Would you please copy exactly the line with "While the health" and all lines that follow it in the data below, through the last one?

Saved data entries:
###
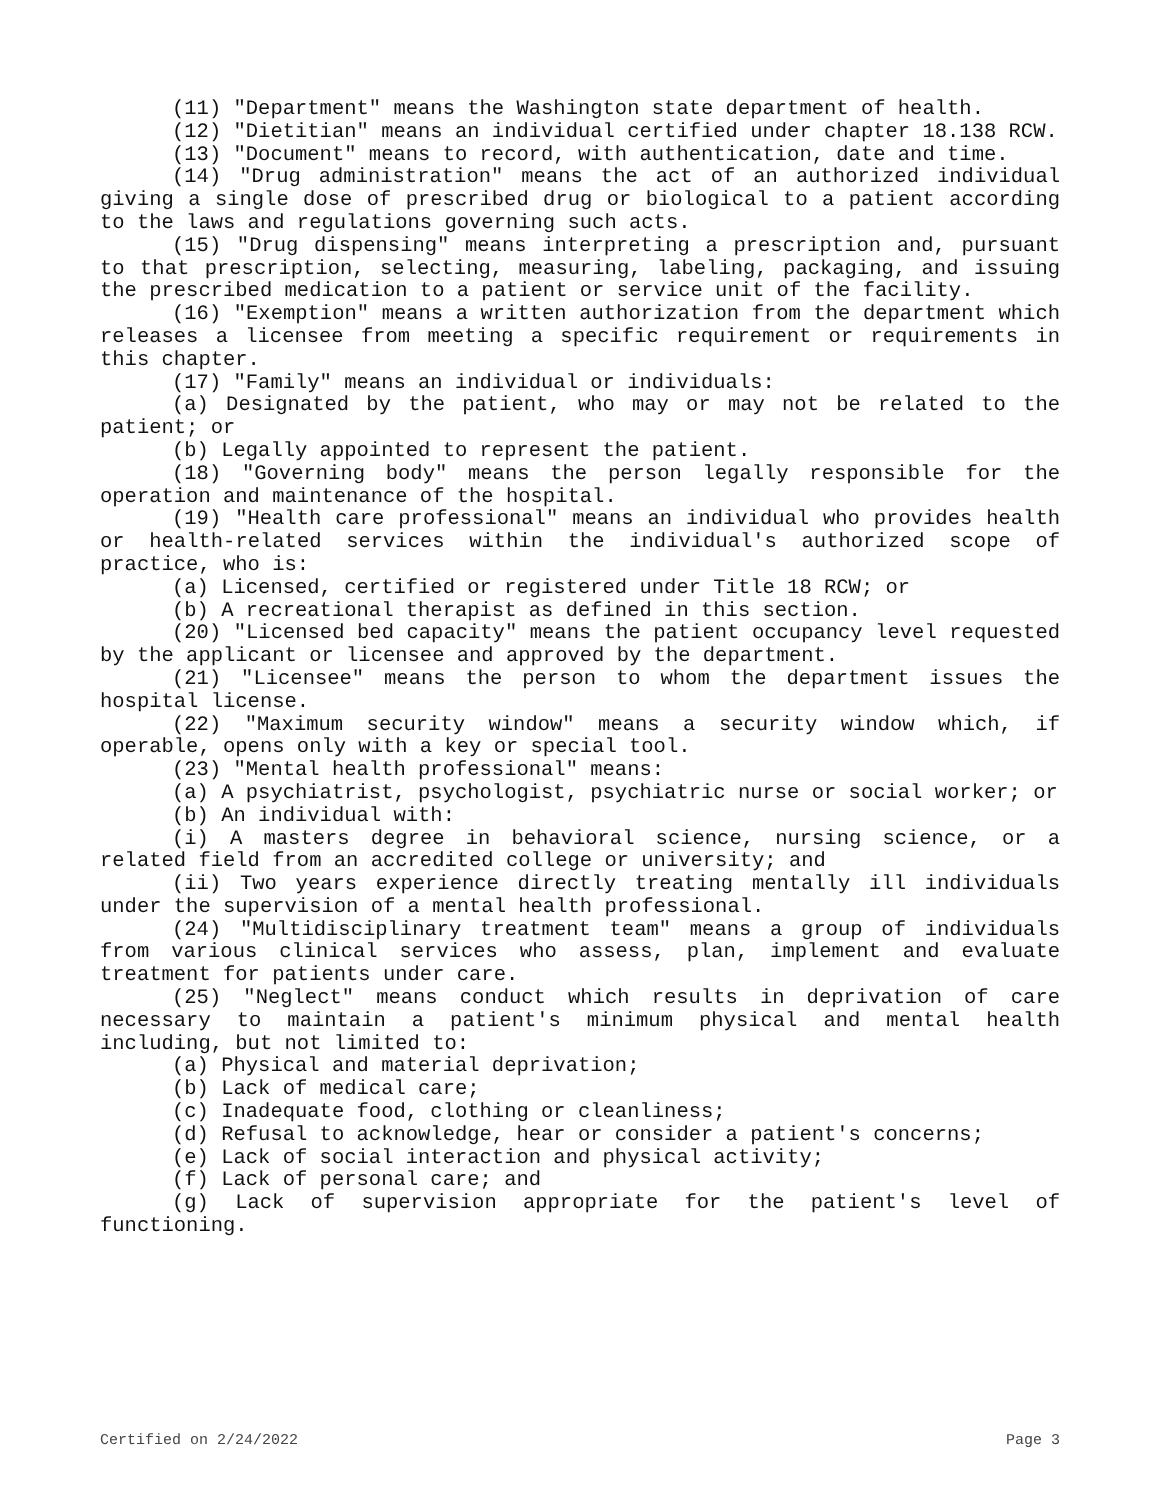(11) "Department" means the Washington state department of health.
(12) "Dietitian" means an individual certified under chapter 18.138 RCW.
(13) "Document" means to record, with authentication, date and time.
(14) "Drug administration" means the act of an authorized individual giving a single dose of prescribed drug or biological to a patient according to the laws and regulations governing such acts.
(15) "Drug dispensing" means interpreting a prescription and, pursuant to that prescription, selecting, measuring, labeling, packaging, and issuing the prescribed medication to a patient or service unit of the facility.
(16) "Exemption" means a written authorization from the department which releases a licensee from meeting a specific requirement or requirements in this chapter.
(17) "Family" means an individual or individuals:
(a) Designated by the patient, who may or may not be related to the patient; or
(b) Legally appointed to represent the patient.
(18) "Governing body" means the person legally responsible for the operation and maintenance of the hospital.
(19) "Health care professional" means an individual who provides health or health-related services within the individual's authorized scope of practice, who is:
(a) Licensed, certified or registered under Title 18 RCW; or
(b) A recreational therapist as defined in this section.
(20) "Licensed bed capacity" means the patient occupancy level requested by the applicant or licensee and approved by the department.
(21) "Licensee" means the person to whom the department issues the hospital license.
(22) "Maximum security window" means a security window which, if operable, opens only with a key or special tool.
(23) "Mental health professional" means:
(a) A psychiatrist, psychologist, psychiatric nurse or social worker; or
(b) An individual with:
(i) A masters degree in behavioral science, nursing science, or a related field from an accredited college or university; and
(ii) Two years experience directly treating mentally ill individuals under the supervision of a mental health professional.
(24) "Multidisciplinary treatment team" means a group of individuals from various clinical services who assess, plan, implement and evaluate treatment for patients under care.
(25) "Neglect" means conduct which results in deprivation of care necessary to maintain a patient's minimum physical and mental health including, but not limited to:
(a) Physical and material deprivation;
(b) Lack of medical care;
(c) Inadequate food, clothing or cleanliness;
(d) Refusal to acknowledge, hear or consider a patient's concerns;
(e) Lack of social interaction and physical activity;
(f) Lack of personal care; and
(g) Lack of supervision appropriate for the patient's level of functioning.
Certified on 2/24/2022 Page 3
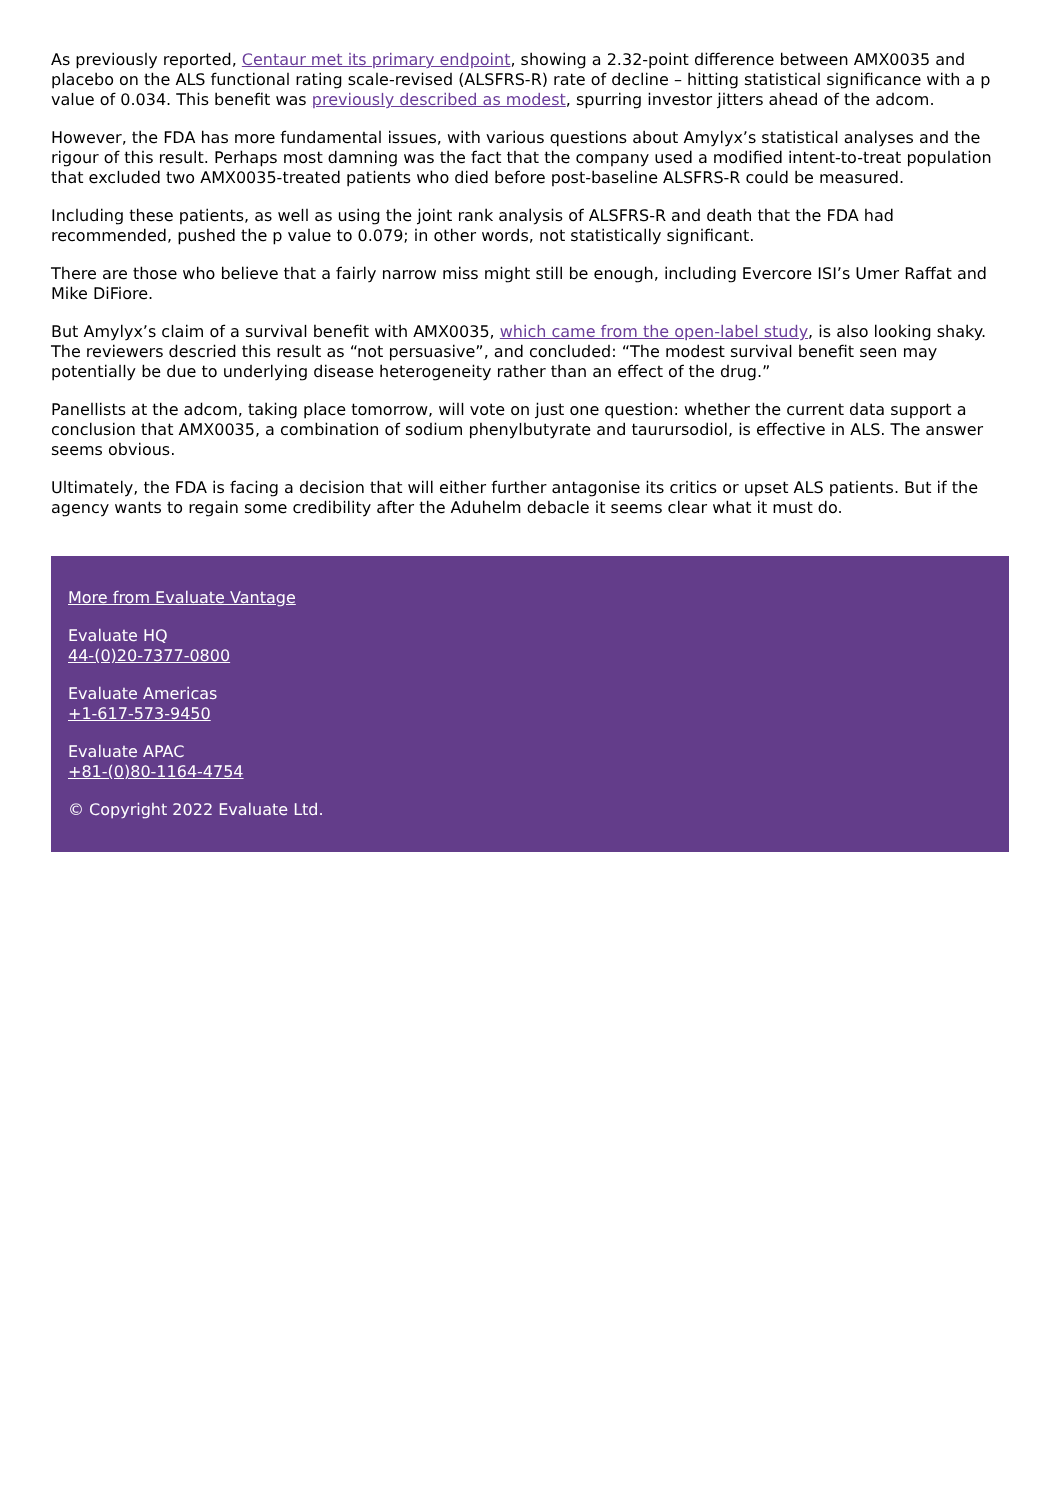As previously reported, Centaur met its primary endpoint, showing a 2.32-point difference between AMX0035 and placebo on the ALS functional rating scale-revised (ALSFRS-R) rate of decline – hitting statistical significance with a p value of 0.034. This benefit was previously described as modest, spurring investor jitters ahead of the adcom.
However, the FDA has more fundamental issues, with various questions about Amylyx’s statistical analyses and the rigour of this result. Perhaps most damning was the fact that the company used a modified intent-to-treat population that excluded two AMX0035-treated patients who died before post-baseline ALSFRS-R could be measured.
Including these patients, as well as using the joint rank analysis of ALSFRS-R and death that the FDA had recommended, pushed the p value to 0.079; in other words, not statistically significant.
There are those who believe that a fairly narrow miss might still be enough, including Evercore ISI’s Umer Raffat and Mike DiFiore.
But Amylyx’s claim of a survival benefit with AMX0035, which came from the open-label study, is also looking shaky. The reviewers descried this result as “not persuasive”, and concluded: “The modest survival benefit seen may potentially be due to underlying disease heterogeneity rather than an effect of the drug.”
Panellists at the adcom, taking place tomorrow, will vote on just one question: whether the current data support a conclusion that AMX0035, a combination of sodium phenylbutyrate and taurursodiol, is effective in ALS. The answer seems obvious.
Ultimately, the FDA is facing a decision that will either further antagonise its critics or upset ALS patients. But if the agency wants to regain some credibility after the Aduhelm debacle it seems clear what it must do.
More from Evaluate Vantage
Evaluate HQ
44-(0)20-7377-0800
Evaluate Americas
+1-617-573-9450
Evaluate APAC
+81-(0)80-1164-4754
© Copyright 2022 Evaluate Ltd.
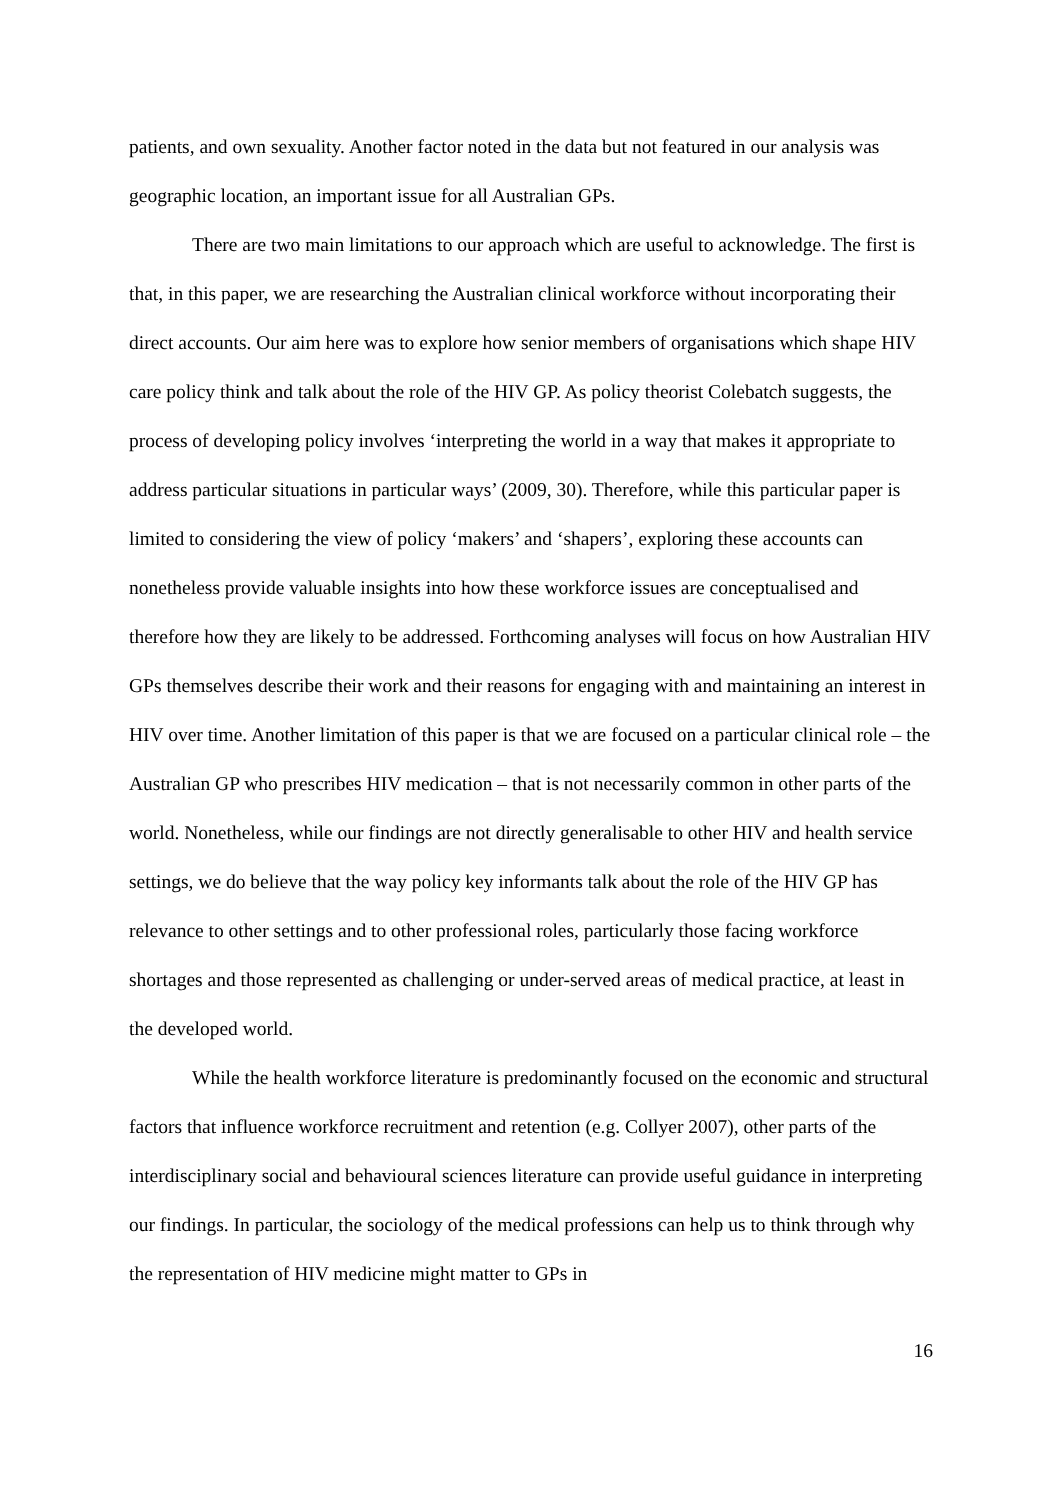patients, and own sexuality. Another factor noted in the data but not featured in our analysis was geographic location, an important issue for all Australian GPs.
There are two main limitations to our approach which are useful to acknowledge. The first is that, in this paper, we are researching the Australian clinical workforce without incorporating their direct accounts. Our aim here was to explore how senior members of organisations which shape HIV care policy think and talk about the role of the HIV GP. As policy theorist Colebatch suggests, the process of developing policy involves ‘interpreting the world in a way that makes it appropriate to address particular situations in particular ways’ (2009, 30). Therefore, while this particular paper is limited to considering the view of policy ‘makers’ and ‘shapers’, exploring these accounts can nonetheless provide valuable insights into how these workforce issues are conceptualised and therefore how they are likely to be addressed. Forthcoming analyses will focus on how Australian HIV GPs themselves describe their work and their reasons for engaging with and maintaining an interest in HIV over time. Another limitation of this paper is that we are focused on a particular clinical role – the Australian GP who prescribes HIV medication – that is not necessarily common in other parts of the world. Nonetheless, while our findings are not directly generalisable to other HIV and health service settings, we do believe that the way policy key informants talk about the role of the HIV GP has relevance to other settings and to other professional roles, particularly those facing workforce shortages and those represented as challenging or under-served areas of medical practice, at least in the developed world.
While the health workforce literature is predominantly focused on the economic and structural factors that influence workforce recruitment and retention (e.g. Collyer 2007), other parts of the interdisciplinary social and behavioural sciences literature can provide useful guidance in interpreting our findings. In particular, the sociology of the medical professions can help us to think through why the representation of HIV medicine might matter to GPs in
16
###
- Exercise result:
While the health workforce literature is predominantly focused on the economic and structural factors that influence workforce recruitment and retention (e.g. Collyer 2007), other parts of the interdisciplinary social and behavioural sciences literature can provide useful guidance in interpreting our findings. In particular, the sociology of the medical professions can help us to think through why the representation of HIV medicine might matter to GPs in
16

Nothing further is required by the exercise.